In 2024 its parent firm Pan Pacific International Holdings (PPIH) saw revenue rise around 12% year-on-year for its discount chains including Donki, while tax-free sales beat internal forecasts.
Shopping at Don Quijote is like a “treasure hunt”, a fun experience that foreign visitors love, Hara told AFP.
“Customers end up buying something different from what they came in for,” he said beside rows of cherry-blossom flavor KitKats, a popular exclusive product.
‘Jungle’-like
Don Quijote and its sister brands have 501 stores in Japan, where 24 new ones opened during the past financial year.
PPIH Group also runs 110 stores abroad, in the U.S. and across Asia, from Taiwan to Thailand.
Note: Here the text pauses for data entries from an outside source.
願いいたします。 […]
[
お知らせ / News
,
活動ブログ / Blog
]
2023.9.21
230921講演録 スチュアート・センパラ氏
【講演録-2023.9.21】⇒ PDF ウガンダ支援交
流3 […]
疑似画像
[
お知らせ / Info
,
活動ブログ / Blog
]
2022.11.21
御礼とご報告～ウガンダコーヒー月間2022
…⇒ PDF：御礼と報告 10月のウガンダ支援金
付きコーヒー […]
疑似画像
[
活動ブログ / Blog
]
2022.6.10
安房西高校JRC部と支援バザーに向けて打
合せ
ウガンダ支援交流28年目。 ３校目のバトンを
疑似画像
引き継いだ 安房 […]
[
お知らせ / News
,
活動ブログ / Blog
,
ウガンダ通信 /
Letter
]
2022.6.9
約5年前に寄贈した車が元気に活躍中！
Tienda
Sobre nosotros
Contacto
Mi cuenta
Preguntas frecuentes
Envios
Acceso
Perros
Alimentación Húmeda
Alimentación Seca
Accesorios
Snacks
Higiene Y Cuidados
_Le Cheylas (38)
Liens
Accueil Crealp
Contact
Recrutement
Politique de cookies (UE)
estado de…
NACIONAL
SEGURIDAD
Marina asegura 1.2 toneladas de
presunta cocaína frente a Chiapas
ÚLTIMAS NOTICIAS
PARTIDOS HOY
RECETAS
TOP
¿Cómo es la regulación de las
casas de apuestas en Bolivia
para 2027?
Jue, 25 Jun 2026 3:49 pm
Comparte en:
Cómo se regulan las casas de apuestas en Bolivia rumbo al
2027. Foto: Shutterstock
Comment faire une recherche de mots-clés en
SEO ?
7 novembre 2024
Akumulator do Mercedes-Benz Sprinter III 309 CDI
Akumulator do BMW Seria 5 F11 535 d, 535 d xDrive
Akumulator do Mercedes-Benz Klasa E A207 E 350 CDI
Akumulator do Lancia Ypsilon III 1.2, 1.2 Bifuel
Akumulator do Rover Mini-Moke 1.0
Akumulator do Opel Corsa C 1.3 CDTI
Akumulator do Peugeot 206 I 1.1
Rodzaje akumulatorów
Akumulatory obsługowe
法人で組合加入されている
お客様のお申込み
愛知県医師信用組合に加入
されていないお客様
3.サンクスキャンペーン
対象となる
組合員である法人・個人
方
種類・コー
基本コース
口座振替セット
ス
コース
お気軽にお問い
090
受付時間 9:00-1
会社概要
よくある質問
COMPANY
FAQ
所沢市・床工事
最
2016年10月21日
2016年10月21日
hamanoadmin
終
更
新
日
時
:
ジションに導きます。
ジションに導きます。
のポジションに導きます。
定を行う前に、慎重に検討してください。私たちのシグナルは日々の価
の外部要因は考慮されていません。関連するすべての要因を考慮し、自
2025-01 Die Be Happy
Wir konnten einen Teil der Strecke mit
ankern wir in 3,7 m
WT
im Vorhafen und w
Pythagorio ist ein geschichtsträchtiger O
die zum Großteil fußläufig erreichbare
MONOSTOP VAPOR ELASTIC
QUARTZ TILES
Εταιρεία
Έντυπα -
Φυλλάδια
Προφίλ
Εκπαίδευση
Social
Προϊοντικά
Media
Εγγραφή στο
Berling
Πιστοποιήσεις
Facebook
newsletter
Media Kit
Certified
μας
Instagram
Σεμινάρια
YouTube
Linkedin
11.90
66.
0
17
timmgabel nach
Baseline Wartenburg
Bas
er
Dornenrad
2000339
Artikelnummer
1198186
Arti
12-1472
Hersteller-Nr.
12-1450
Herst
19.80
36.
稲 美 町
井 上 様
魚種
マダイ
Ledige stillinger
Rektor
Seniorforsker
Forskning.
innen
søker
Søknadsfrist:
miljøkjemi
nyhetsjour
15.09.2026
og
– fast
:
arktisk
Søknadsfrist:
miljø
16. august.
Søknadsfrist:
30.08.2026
California is one place being targeted by the company for expansion, according to analyst Paul Kraft, founder of Tokyo-based consultancy firm JapanIQ.
But that plan could be complicated by U.S. President Donald Trump’s trade tariffs – including levies of 24% on Japan, which have been paused until July.
Even so, “I wouldn’t bet against them, even in this entire high-tariff environment”, Kraft said.
“Nobody adjusts as fast as Don Quijote in retail in Japan – even faster than convenience stores, because they give so much autonomy to their stores.”
They are also “some of the smartest and most aggressive buyers that I’ve seen”, with consistently “the best selection of almost anything”, he added.
However, in Japan at least, the shopping experience is “cramped, dark, you know, the buildings might be old” with products seemingly “hanging from everywhere”.
Don Quijote’s omnipresent Santa hat-wearing penguin mascot Donpen and its “Don Don Donki” jingle on repeat just add to the “jungle”-like experience.
“It is almost an assault on the senses,” Kraft added.
Inflation hits
Still, Don Quijote “has grown to be an extremely important retailer in Japan,” he said – especially as rising inflation ramps up demand for cheaper products.
The country’s core inflation rate accelerated to 3.2% in March, with consumers feeling the pinch on electricity bills as well as kitchen staples like cabbage and rice.
Household consumption fell 1.1% in 2024, with some people making the trip to Don Quijote to save.
“It’s less expensive than other shops, and they also have famous brands,” said a Tokyo resident who shops at the store twice a week and gave her surname as Kuroki.
Ms Shoji Raku, 20, told AFP she shops at Donki for “shampoo, electronics and everything that you don’t find elsewhere”.
There is even a cordoned-off adults-only section at Donki stores selling various sex toys.
Tourist sales remain a key focus for the chain, which plans to open two new stores targeted at visitors in Japan in 2026, centered on duty-free products.
But one Donki customer, Bruno Bosi from Brazil, said shoppers should tread with caution.
“It is a store for you to buy as much as you want – but I think you need to ask yourself if you need it,” he said.